_Text passage:_
==============================

Mstislav Rostropovich — Cellist

Peter Pears — Tenor

The Aldeburgh Festival Singers

English Chamber Orchestra

Benjamin Britten — Conductor

Program notes

These recordings represent an overview of some of the headiest years of Mstislav Rostropovich's career, during which he made his name in the West. He was exiled from his homeland for his support of dissident artists, poets and musicians, and, in doing so, established himself as a Major international force for good, musical and otherwise. By the time he died in 2007 he had become a cultural Olympian, being awarded in that year the Gold UNESCO Mozart Medal. The recordings also offer some unusual glimpses of Britten himself.

Rostropovich had emerged as one of the most significant musicians in the Soviet Union when he made his Western debut in Liège in 1963. Through his friend and teacher Dmitri Shostakovich, he was introduced to Benjamin Britten. Britten was inspired by him to compose his Cello Symphony, premiered in Moscow in March 1964, and to follow it with the three Cello Suites – arguably the most important body of solo cello music since Bach. Much of this is reflected in this programme, in particular Rostropovich's association with Benjamin Britten, and through him, his involvement in the Aldeburgh Festival.

==============================

_Listed records:_
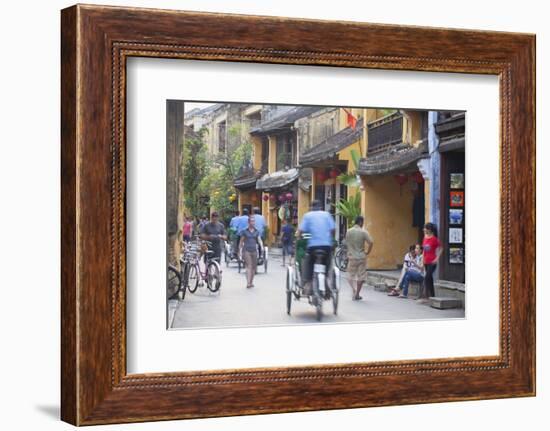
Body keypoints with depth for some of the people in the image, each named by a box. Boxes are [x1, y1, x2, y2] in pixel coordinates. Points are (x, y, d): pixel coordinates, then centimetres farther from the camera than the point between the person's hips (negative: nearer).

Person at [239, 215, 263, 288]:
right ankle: (248, 283, -22)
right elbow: (241, 242, 7)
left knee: (253, 267, 8)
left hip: (254, 251, 4)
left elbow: (259, 240, 0)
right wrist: (240, 251, 4)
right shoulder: (244, 231, 2)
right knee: (249, 266, -15)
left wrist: (262, 246, -19)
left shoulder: (257, 232, 10)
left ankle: (251, 282, 21)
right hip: (246, 251, -4)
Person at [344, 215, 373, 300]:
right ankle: (357, 294, 10)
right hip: (361, 257, -2)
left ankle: (354, 292, -2)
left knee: (352, 276, 13)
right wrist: (367, 252, -3)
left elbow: (347, 244, 7)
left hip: (351, 257, 2)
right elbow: (371, 243, -17)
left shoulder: (348, 232, 0)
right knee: (361, 276, 9)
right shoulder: (363, 232, -10)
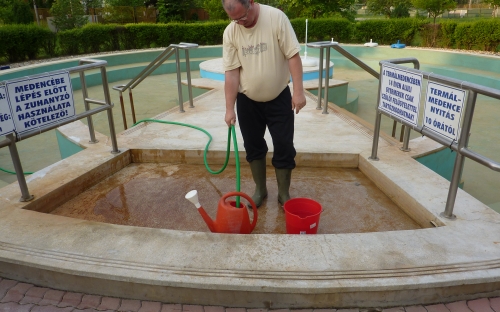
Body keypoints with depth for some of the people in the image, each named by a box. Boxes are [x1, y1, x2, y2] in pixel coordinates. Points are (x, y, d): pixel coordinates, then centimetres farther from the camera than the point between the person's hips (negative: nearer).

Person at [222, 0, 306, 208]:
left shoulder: (276, 17, -16)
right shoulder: (230, 32, -8)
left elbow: (293, 55, -15)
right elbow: (231, 72, -8)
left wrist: (298, 91, -20)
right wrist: (230, 109, -11)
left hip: (279, 98, -2)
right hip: (248, 100, 3)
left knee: (284, 147, 2)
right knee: (253, 146, 11)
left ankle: (284, 194, 20)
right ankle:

==============================

_The problem:_
Decide whether each of these statements agrees with the program notes, answering yes or no and quoting the words of the notes that settle it.
1. Rostropovich made his Western debut in Liège in 1963.
2. Britten's Cello Symphony was premiered in London.
3. Rostropovich was introduced to Britten through Dmitri Shostakovich.

_Your solution:_
1. Yes: "when he made his Western debut in Liège in 1963"
2. No: "premiered in Moscow in March 1964"
3. Yes: "Through his friend and teacher Dmitri Shostakovich, he was introduced to Benjamin Britten."